BY VIKI MATHER A huge bolt of lightning cracked the red pine as it streaked to the ground. It ran through the roots and smouldered overnight. Last week I wrote about the fire - this week it's about the lightning.
BY VIKI MATHER

A huge bolt of lightning cracked the red pine as it streaked to the ground. It ran through the roots and smouldered overnight. Last week I wrote about
the fire - this week it's about the lightning. After the fire was out, and the adrenaline started to abate, we explored the site.

A little dotted line of disturbed ground led to the place where the fire ignited and a small rock had popped out of the ground. These were just a very small
part of the mark left by the lighting.

The main conduit for the lightning was likely a red pine that stood just a tad taller than its neighbors. The bark was split in three or four lines from the crown of the tree to the ground. It wasn't obvious from the bottom of the tree that the lightning bolt had spread through the roots. But a balsam fir tree nearby had all the soil within half a meter of its roots disturbed.


As our search for evidence widened, we found a spruce had also been hit by the bolt. It bore the telltale fresh cracks in the bark, but not quite as severely. A line of disrupted ground led to a log on the ground which had a chunk missing where the bolt ran out. From there, the bolt had jumped to a beautiful, large, double birch tree. This poor tree had a huge chunk of bark blasted away.

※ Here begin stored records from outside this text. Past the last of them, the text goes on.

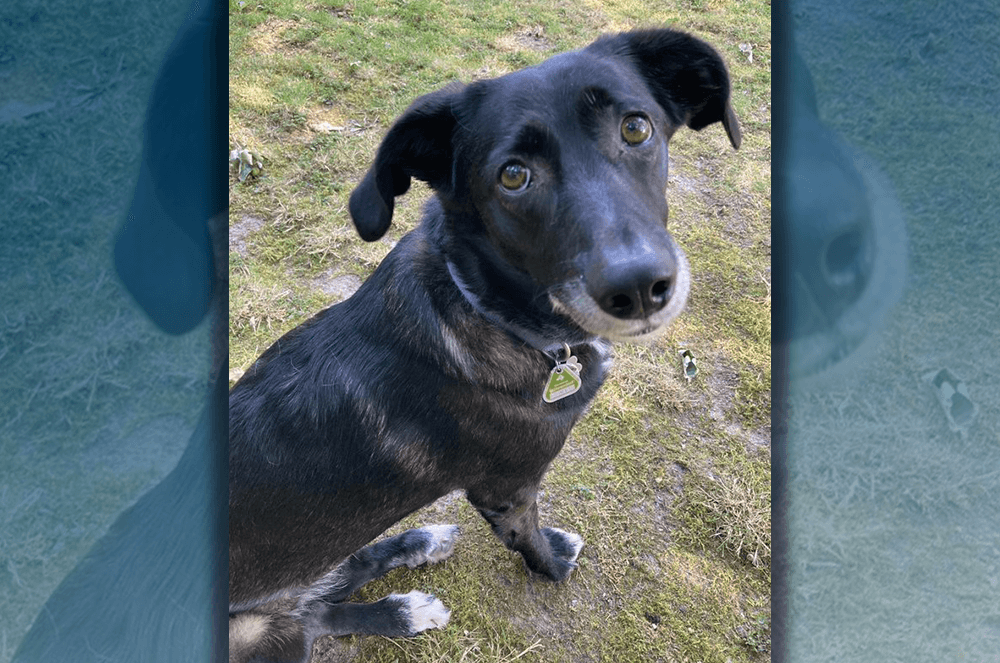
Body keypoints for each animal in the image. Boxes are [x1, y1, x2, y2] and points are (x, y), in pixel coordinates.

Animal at [230, 27, 740, 663]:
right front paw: (553, 566)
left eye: (635, 128)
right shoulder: (507, 489)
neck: (486, 307)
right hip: (256, 625)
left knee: (329, 590)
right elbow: (529, 541)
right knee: (316, 616)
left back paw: (415, 555)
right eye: (513, 175)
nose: (640, 288)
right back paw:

The vegetation around the birch tree looked like it had been steam-cooked. Large-leaf asters wilted in a half circle around the birch that reached out one
to two metres. This was all 25 metres away from the red pine.

From the birch, the strike line went back into the ground and forked two or more times. We found one line that extended another twenty-five metres into the bush! One of the lines went through a large boulder, and cracked it in half. In other places, it tossed chunks of soil 10 feet through the air. Wow!

After following that lightning strike line, we went back to the cracked red pine and looked for more. Indeed, there were several. They led in all directions,
but none disturbed the land as much as the first line we followed.

Thirty years of living in the bush, I have never seen anything like this before. Awesome!

Viki Mather lives by a lake near Sudbry.